Rewrite the lines below, changing every "назад" to "тому назад" and leaving the rest unchanged. Omit the pictures from your answer.
BEGIN Data for analysis
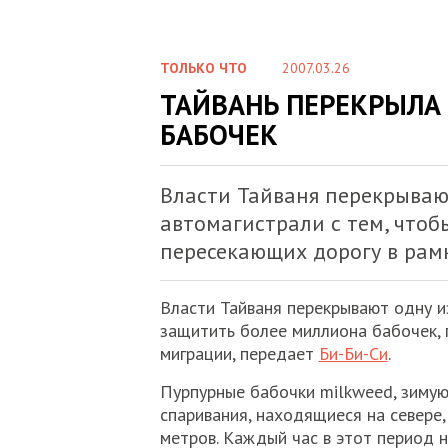
ТОЛЬКО ЧТО
2007.03.26
ТАЙВАНЬ ПЕРЕКРЫЛА 
БАБОЧЕК
Власти Тайваня перекрываю
автомагистрали с тем, чтоб
пересекающих дорогу в рам
Власти Тайваня перекрывают одну и
защитить более миллиона бабочек, 
миграции, передает
Би-Би-Си
.
Пурпурные бабочки milkweed, зимую
спаривания, находящиеся на севере,
метров. Каждый час в этот период 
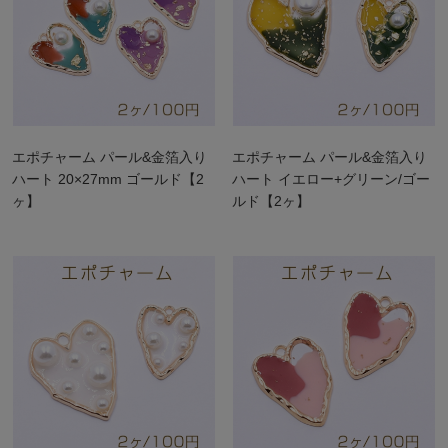
エポチャーム パール&金箔入り
エポチャーム パール&金箔入り
ハート 20×27mm ゴールド【2
ハート イエロー+グリーン/ゴー
ヶ】
ルド【2ヶ】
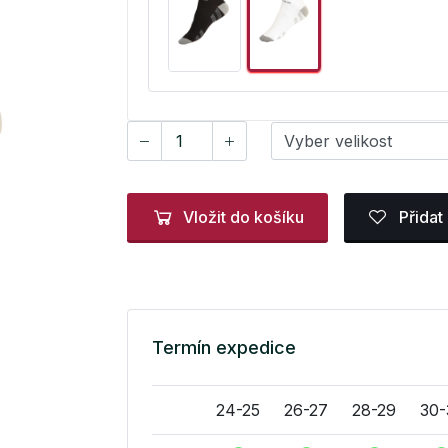
Vložit do košíku
Přidat
Termín expedice
24-25
26-27
28-29
30-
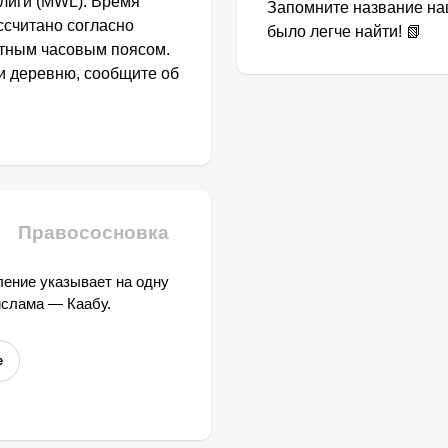
лиги (MWL). Время
Запомните название наш
ссчитано согласно
было легче найти! 📗
стным часовым поясом.
ли деревню, сообщите об
Правососновка
ение указывает на одну
ислама — Каабу.
е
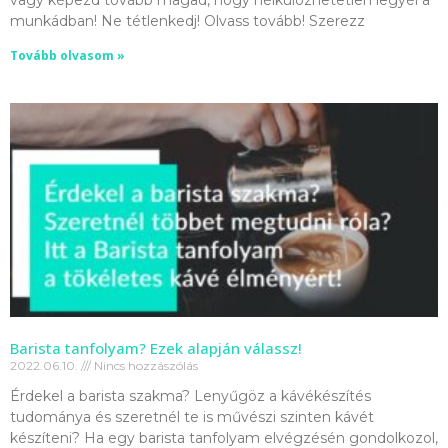
munkádban! Ne tétlenkedj! Olvass tovább! Szerezz
Tovább olvasom »
Barista tanfolyam? Ezek alapján válassz!
2022.06.10.
Nincs hozzászólás
Érdekel a barista szakma? Lenyűgöz a kávékészítés
tudománya és szeretnél te is művészi szinten kávét
készíteni? Ha egy barista tanfolyam elvégzésén gondolkozol,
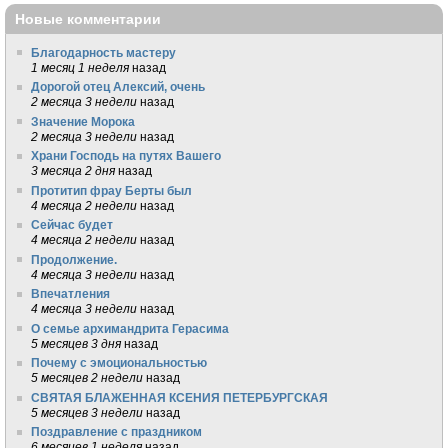
Новые комментарии
Благодарность мастеру
1 месяц 1 неделя
назад
Дорогой отец Алексий, очень
2 месяца 3 недели
назад
Значение Морока
2 месяца 3 недели
назад
Храни Господь на путях Вашего
3 месяца 2 дня
назад
Протитип фрау Берты был
4 месяца 2 недели
назад
Сейчас будет
4 месяца 2 недели
назад
Продолжение.
4 месяца 3 недели
назад
Впечатления
4 месяца 3 недели
назад
О семье архимандрита Герасима
5 месяцев 3 дня
назад
Почему с эмоциональностью
5 месяцев 2 недели
назад
СВЯТАЯ БЛАЖЕННАЯ КСЕНИЯ ПЕТЕРБУРГСКАЯ
5 месяцев 3 недели
назад
Поздравление с праздником
6 месяцев 1 неделя
назад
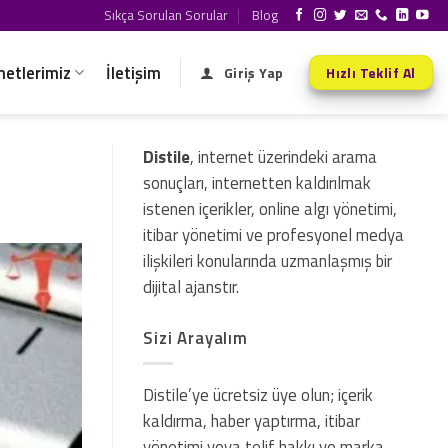
Sıkça Sorulan Sorular
Blog
metlerimiz
İletişim
Giriş Yap
Hızlı Teklif Al
Distile
, internet üzerindeki arama
sonuçları, internetten kaldırılmak
istenen içerikler, online algı yönetimi,
itibar yönetimi ve profesyonel medya
ilişkileri konularında uzmanlaşmış bir
dijital ajanstır.
Sizi Arayalım
Distile’ye ücretsiz üye olun; içerik
kaldırma, haber yaptırma, itibar
yönetimi veya telif hakkı ve marka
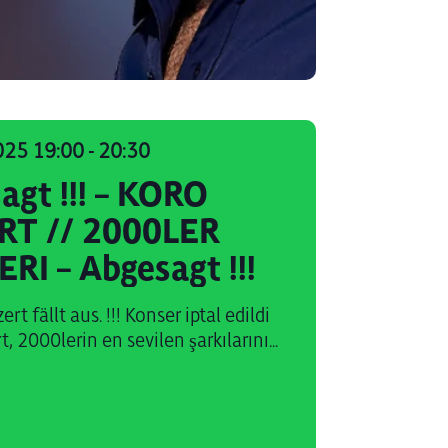
025 19:00
-
20:30
agt !!! – KORO
RT // 2000LER
RI – Abgesagt !!!
ert fällt aus. !!! Konser iptal edildi
, 2000lerin en sevilen şarkılarını...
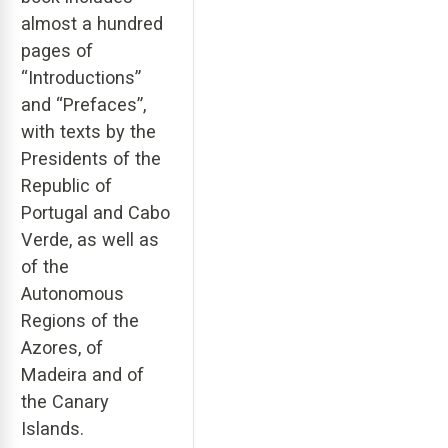
almost a hundred
pages of
“Introductions”
and “Prefaces”,
with texts by the
Presidents of the
Republic of
Portugal and Cabo
Verde, as well as
of the
Autonomous
Regions of the
Azores, of
Madeira and of
the Canary
Islands.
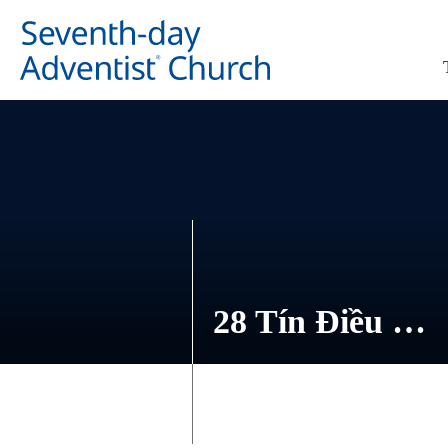
28 Tín Điều …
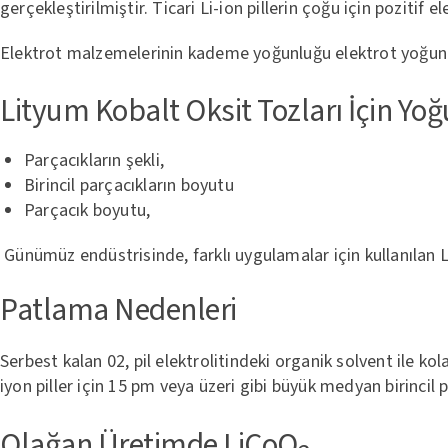
gerçekleştirilmiştir. Ticari Li-ion pillerin çoğu için pozit
Elektrot malzemelerinin kademe yoğunluğu elektrot yoğunlu
Lityum Kobalt Oksit Tozları İçin Yo
Parçacıkların şekli,
Birincil parçacıkların boyutu
Parçacık boyutu,
Günümüz endüstrisinde, farklı uygulamalar için kullanılan L
Patlama Nedenleri
Serbest kalan 02, pil elektrolitindeki organik solvent ile 
iyon piller için 15 pm veya üzeri gibi büyük medyan birinci
Olağan Üretimde LiCoO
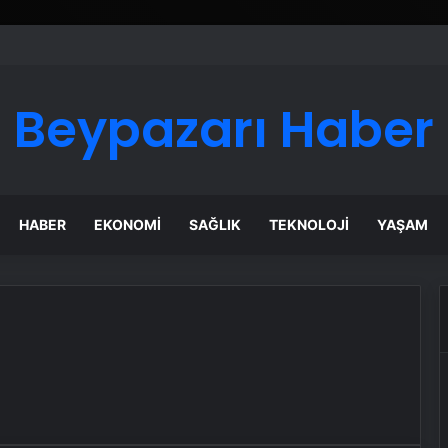
Beypazarı Haber
HABER
EKONOMI
SAĞLIK
TEKNOLOJI
YAŞAM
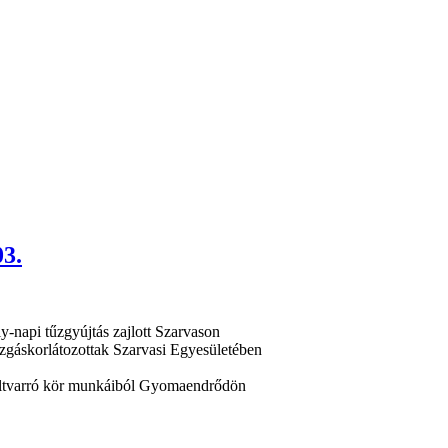
03.
-napi tűzgyújtás zajlott Szarvason
zgáskorlátozottak Szarvasi Egyesületében
 a foltvarró kör munkáiból Gyomaendrődön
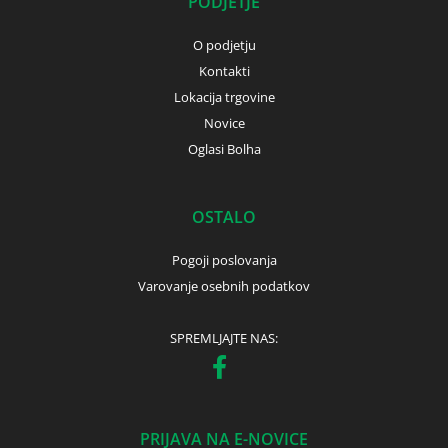
PODJETJE
O podjetju
Kontakti
Lokacija trgovine
Novice
Oglasi Bolha
OSTALO
Pogoji poslovanja
Varovanje osebnih podatkov
SPREMLJAJTE NAS:
PRIJAVA NA E-NOVICE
END Data for analysis
Reply to the exercise:
ТОЛЬКО ЧТО
2007.03.26
ТАЙВАНЬ ПЕРЕКРЫЛА 
БАБОЧЕК
Власти Тайваня перекрываю
автомагистрали с тем, чтоб
пересекающих дорогу в рам
Власти Тайваня перекрывают одну и
защитить более миллиона бабочек, 
миграции, передает
Би-Би-Си
.
Пурпурные бабочки milkweed, зимую
спаривания, находящиеся на севере,
метров. Каждый час в этот период 
エポチャーム パール&金箔入り
エポチャーム パール&金箔入り
ハート 20×27mm ゴールド【2
ハート イエロー+グリーン/ゴー
ヶ】
ルド【2ヶ】
Vložit do košíku
Přidat
Termín expedice
24-25
26-27
28-29
30-
лиги (MWL). Время
Запомните название наш
ссчитано согласно
было легче найти! 📗
стным часовым поясом.
ли деревню, сообщите об
Правососновка
ение указывает на одну
ислама — Каабу.
е
munkádban! Ne tétlenkedj! Olvass tovább! Szerezz
Tovább olvasom »
Barista tanfolyam? Ezek alapján válassz!
2022.06.10.
Nincs hozzászólás
Érdekel a barista szakma? Lenyűgöz a kávékészítés
tudománya és szeretnél te is művészi szinten kávét
készíteni? Ha egy barista tanfolyam elvégzésén gondolkozol,
Новые комментарии
Благодарность мастеру
1 месяц 1 неделя
тому назад
Дорогой отец Алексий, очень
2 месяца 3 недели
тому назад
Значение Морока
2 месяца 3 недели
тому назад
Храни Господь на путях Вашего
3 месяца 2 дня
тому назад
Протитип фрау Берты был
4 месяца 2 недели
тому назад
Сейчас будет
4 месяца 2 недели
тому назад
Продолжение.
4 месяца 3 недели
тому назад
Впечатления
4 месяца 3 недели
тому назад
О семье архимандрита Герасима
5 месяцев 3 дня
тому назад
Почему с эмоциональностью
5 месяцев 2 недели
тому назад
СВЯТАЯ БЛАЖЕННАЯ КСЕНИЯ ПЕТЕРБУРГСКАЯ
5 месяцев 3 недели
тому назад
Поздравление с праздником
6 месяцев 1 неделя
тому назад
Sıkça Sorulan Sorular
Blog
metlerimiz
İletişim
Giriş Yap
Hızlı Teklif Al
Distile
, internet üzerindeki arama
sonuçları, internetten kaldırılmak
istenen içerikler, online algı yönetimi,
itibar yönetimi ve profesyonel medya
ilişkileri konularında uzmanlaşmış bir
dijital ajanstır.
Sizi Arayalım
Distile’ye ücretsiz üye olun; içerik
kaldırma, haber yaptırma, itibar
yönetimi veya telif hakkı ve marka
025 19:00
-
20:30
agt !!! – KORO
RT // 2000LER
RI – Abgesagt !!!
ert fällt aus. !!! Konser iptal edildi
, 2000lerin en sevilen şarkılarını...
almost a hundred
pages of
“Introductions”
and “Prefaces”,
with texts by the
Presidents of the
Republic of
Portugal and Cabo
Verde, as well as
of the
Autonomous
Regions of the
Azores, of
Madeira and of
the Canary
Islands.
28 Tín Điều …
gerçekleştirilmiştir. Ticari Li-ion pillerin çoğu için pozit
Elektrot malzemelerinin kademe yoğunluğu elektrot yoğunlu
Lityum Kobalt Oksit Tozları İçin Yo
Parçacıkların şekli,
Birincil parçacıkların boyutu
Parçacık boyutu,
Günümüz endüstrisinde, farklı uygulamalar için kullanılan L
Patlama Nedenleri
Serbest kalan 02, pil elektrolitindeki organik solvent ile 
iyon piller için 15 pm veya üzeri gibi büyük medyan birinci
Olağan Üretimde LiCoO
Beypazarı Haber
HABER
EKONOMI
SAĞLIK
TEKNOLOJI
YAŞAM
03.
-napi tűzgyújtás zajlott Szarvason
zgáskorlátozottak Szarvasi Egyesületében
 a foltvarró kör munkáiból Gyomaendrődön
PODJETJE
O podjetju
Kontakti
Lokacija trgovine
Novice
Oglasi Bolha
OSTALO
Pogoji poslovanja
Varovanje osebnih podatkov
SPREMLJAJTE NAS:
PRIJAVA NA E-NOVICE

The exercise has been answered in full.